Penyaluran dana program Sembako dilakukan melalui mekanisme uang elektronik dengan alat pembayaran berupa Kartu Keluarga Sejahtera (KKS). Dana bantuan tersebut digunakan hanya untuk membeli komoditas bahan pangan yang telah ditentukan untuk program Sembako di Elektronik Warung Gotong Royong (e-Warong) dan tidak dapat diambil tunai. Disamping itu, pilihan komoditas bahan pangan selain beras dan telur harus tetap memperhatikan kandungan gizi yang bersumber dari karbohidrat, protein hewani, protein nabati, maupun vitamin dan mineral.
Secara singkat, program bantuan sosial pangan sebelumnya merupakan Subsidi Beras Sejahtera (Rastra), dan mulai ditransformasikan menjadi BPNT pada tahun 2017 di 44 kota terpilih. Selanjutnya, pada tahun 2018 program Subsidi Rastra secara menyeluruh ditransformasi menjadi program Bantuan Sosial Pangan yang disalurkan melalui skema nontunai dan Bansos Rastra.
Pada akhir 2019, program Bantuan Sosial Pangan di seluruh kabupaten/kota dilaksanakan dengan skema nontunai atau BPNT. Hingga pada tahun 2020, program BPNT yang telah dilaksanakan di seluruh wilayah Indonesia tersebut dikembangkan menjadi program sembako dalam rangka mewujudkan penguatan perlindungan sosial dan meningkatkan efektivitas program bantuan sosial pangan.
Tujuan dari program Sembako adalah mengurangi beban pengeluaran KPM melalui pemenuhan sebagian kebutuhan pangan; memberikan gizi yang lebih seimbang kepada KPM; meningkatkan ketepatan sasaran, waktu, jumlah, harga, kualitas, dan administrasi; dan memberikan pilihan dan kendali kepada KPM dalam memenuhi kebutuhan pangan.
Manfaat dari program Sembako adalah meningkatnya ketahanan pangan di tingkat KPM sekaligus sebagai mekanisme perlindungan sosial dan penanggulangan kemiskinan; meningkatnya efisiensi penyaluran bantuan sosial; meningkatnya akses masyarakat terhadap layanan keuangan dan perbankan; meningkatnya transaksi nontunai dalam agenda Gerakan Nasional Nontunai (GNNT); dan meningkatnya pertumbuhan ekonomi di daerah, terutama usaha mikro dan kecil di bidang perdagangan.

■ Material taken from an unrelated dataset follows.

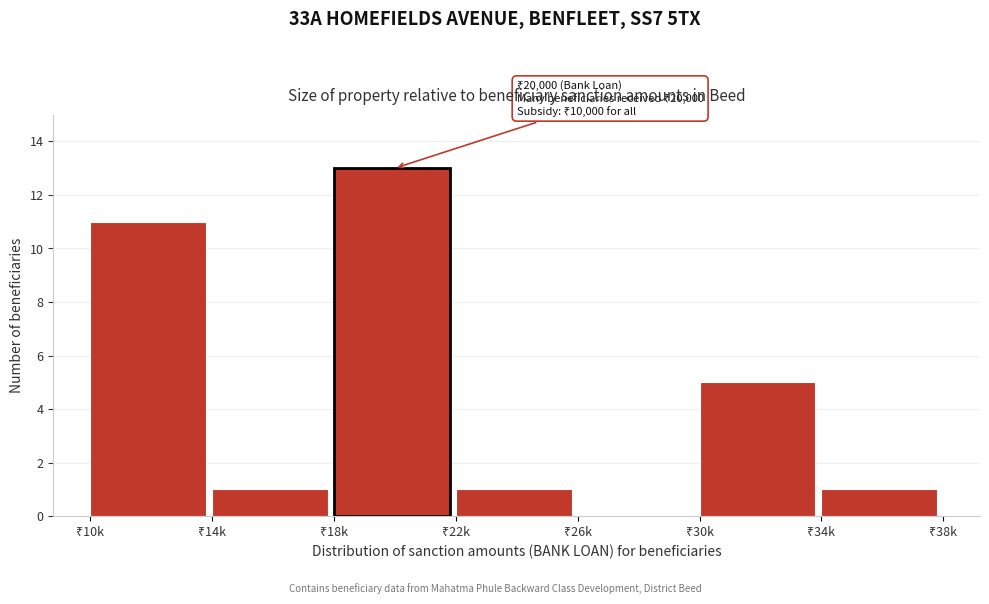

What is the greatest value displayed?

13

Dengan adanya program Sembako, diharapkan dapat mengurangi beban pengeluaran KPM dalam hal makanan, sehingga dapat membuat sebagian kebutuhan dasar masyarakat miskin terpenuhi. Selain itu, penambahan jenis bahan pangan yang diberikan dari program ini diharapkan dapat meningkatkan gizi masyarakat.